- Work order -
Reproduce the passage of the pull request description from "[Megatron-FSDP] MaxPoolAllocator for" to "this PR do ?".
-------- Selected excerpt
[Megatron-FSDP] MaxPoolAllocator for double-buffering hybrid architectures. by cspades · Pull Request #5462 · NVIDIA/Megatron-LM

cspades · 2026-06-23T22:20:15Z

I, the PR author, have personally reviewed every line of this PR.

What does this PR do ?

Iterating through all FSDP units, data buckets are categorized by data-type, sorted from small to large, and compared to the current MaxPool. If there are not enough buckets in the pool to support the unit, buckets are added to the pool (with size 0). If the largest buckets of the pool are not large enough to support the buckets in the unit (assigned to the pool from smallest to largest), the buckets in the pool are enlarged. After this process, we arrive at a minimal set of buckets that can symmetrically double-buffer every FSDP unit in the model.

Adds hybrid architecture double buffering via FSDP unit max-pooling for Megatron-FSDP. (V1)
- Opens up CG or NCCL UBR support for hybrid architectures, which will help support users for a while.
Adds the strict_assignment state to attempt to assign the same bucket previously assigned to an FSDP unit before warning the user and assigning a different bucket to the unit.
- If this warning appears during warmup or CUDA graph capture, likely some memory is being orphaned and you will hit numerical errors.
Fixes an issue where parameters / buckets that are not members of an FSDP unit will pre-fetch subsequent buckets that aren't subsequently used, exhausting buffers in the double buffer allocator and causing an allocation error.
- Only necessary for double buffer allocators, which require careful management of the 2 buffers in the pool.
Deprecates --grad-reduce-in-bf16 / reduce_grad_in_fp32 for Megatron-FSDP, which has been incredibly confusing to use. Default arguments (auto) assume BF16 for both, so will not OOM any existing user's configs.
----------------
-------- Dataset
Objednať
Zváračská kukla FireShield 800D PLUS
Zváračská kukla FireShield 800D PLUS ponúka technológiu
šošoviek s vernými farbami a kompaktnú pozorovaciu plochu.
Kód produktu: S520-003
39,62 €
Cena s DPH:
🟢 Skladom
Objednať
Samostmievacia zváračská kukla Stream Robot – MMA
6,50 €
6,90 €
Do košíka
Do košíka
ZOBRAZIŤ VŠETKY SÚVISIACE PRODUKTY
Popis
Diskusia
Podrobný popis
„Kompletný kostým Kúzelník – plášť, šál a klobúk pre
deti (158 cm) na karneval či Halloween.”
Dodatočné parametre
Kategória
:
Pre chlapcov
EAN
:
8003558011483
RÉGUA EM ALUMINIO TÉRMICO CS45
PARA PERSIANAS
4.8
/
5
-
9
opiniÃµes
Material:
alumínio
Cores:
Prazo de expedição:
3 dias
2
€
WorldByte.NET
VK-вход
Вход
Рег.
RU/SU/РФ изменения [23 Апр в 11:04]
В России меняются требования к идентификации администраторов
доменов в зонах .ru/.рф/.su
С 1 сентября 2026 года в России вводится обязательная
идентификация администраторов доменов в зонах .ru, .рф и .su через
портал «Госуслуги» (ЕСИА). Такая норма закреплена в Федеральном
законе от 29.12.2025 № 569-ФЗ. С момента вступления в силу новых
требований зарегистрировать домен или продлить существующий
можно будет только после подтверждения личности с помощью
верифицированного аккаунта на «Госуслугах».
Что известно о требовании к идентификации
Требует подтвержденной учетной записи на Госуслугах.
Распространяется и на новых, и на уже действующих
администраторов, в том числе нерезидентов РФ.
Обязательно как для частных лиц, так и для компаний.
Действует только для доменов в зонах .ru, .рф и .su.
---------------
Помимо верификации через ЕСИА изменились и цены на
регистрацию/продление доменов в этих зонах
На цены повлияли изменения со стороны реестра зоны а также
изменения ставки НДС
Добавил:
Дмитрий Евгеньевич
----------------
- Finished task -
[Megatron-FSDP] MaxPoolAllocator for double-buffering hybrid architectures. by cspades · Pull Request #5462 · NVIDIA/Megatron-LM

cspades · 2026-06-23T22:20:15Z

I, the PR author, have personally reviewed every line of this PR.

What does this PR do ?